■ GIVEN INFORMATION

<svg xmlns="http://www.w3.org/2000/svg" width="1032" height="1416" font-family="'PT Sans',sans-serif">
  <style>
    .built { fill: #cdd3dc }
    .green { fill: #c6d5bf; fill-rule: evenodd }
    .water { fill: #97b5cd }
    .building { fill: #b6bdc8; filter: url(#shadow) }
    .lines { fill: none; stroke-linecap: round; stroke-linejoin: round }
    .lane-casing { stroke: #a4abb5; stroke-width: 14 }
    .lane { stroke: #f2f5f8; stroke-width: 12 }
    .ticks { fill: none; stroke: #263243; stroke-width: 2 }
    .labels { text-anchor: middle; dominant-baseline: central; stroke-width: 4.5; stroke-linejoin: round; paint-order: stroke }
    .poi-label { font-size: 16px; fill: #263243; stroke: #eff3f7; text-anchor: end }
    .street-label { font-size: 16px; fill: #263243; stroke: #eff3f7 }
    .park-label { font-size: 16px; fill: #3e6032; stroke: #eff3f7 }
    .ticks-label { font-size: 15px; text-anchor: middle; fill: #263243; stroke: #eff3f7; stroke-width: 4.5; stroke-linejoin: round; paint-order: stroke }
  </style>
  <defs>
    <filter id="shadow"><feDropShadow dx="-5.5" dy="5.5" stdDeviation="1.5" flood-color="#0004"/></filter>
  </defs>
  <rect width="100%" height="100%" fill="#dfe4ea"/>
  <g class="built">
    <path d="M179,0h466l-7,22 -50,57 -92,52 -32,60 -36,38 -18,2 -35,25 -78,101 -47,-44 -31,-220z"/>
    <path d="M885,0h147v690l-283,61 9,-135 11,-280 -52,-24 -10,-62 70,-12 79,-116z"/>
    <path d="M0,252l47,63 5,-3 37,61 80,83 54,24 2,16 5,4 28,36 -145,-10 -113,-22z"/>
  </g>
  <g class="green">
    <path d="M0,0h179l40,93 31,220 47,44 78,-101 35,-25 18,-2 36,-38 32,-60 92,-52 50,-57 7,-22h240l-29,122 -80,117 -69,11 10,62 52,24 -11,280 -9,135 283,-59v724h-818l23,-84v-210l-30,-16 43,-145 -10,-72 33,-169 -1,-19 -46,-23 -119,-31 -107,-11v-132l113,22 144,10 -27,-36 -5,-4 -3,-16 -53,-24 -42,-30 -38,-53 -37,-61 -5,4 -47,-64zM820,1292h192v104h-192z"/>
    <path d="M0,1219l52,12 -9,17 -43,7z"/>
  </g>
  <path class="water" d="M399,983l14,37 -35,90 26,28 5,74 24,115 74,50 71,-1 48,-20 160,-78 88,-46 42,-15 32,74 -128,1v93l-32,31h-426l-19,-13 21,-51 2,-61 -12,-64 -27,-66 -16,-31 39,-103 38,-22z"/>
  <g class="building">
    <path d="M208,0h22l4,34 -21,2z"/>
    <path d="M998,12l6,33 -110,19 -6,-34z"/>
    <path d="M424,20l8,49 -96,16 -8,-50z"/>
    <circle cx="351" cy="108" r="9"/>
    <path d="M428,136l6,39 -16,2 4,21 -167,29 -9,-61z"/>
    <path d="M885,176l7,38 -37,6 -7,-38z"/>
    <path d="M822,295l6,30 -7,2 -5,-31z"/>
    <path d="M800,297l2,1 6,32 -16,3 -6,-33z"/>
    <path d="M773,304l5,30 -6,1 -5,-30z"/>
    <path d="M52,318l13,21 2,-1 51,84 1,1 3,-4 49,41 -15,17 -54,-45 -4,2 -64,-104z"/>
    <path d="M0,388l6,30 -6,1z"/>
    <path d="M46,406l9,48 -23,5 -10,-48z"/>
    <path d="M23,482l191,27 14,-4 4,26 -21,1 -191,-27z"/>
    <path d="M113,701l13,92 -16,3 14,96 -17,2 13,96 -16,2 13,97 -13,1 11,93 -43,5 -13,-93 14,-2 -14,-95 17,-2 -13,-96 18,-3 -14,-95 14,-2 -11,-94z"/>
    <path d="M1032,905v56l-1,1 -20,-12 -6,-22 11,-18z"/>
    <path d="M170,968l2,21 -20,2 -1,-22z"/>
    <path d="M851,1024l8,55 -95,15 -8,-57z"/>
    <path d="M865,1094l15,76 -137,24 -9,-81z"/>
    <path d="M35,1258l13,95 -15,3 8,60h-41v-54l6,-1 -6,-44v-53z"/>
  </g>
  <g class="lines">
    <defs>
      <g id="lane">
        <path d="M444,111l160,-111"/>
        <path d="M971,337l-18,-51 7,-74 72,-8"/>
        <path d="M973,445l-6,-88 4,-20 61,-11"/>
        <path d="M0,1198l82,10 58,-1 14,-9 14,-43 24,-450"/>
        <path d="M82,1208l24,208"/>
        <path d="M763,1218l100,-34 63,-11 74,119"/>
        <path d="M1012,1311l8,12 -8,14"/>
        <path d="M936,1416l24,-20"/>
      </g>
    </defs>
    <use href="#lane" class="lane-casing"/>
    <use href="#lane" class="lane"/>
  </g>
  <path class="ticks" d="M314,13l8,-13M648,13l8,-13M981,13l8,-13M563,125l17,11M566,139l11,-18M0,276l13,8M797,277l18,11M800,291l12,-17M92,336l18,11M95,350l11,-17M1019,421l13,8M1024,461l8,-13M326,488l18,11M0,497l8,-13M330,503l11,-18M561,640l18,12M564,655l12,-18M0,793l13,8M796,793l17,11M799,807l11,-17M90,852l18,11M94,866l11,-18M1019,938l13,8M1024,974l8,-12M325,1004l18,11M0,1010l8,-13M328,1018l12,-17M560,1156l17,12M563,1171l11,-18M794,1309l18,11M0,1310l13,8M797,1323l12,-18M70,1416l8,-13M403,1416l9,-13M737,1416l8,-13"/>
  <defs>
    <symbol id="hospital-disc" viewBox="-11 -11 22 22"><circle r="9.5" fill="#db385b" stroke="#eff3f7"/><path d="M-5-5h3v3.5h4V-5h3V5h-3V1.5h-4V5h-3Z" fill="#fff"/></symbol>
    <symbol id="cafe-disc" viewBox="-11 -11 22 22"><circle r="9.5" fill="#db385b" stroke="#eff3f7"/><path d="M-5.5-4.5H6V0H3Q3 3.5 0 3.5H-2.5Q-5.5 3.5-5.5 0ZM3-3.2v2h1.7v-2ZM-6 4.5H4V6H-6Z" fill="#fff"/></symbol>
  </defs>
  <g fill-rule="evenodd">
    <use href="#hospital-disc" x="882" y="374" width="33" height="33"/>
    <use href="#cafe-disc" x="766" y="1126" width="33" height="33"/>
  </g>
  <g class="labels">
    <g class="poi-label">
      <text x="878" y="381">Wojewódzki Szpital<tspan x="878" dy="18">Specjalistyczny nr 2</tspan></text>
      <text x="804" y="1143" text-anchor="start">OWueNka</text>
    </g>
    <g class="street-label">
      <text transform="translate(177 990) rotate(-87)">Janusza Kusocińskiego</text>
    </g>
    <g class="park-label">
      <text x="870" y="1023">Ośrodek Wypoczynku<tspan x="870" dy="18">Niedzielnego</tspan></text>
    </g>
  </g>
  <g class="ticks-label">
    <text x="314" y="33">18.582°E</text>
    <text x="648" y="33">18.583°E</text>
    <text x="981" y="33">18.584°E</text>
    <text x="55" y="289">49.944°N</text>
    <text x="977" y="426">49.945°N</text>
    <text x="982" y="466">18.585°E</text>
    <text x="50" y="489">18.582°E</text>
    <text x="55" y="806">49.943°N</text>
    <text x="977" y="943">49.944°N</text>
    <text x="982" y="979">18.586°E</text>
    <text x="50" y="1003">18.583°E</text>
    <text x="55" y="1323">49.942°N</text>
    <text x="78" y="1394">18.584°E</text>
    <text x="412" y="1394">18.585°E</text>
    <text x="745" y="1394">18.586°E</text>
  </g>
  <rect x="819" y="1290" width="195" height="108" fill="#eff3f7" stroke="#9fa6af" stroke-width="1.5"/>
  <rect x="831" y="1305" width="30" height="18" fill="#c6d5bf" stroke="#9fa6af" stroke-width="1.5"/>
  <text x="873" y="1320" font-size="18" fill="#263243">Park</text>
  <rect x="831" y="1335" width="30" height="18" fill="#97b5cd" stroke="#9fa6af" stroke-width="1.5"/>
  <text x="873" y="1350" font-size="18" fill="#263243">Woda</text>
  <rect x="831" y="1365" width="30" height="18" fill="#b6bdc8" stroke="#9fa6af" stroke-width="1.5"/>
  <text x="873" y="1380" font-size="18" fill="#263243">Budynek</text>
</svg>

■ EXERCISE DETAILS
Your answer must consist of every line from the listing that holds the string "lines".

■ OUTPUT BELOW
    .lines { fill: none; stroke-linecap: round; stroke-linejoin: round }
  <g class="lines">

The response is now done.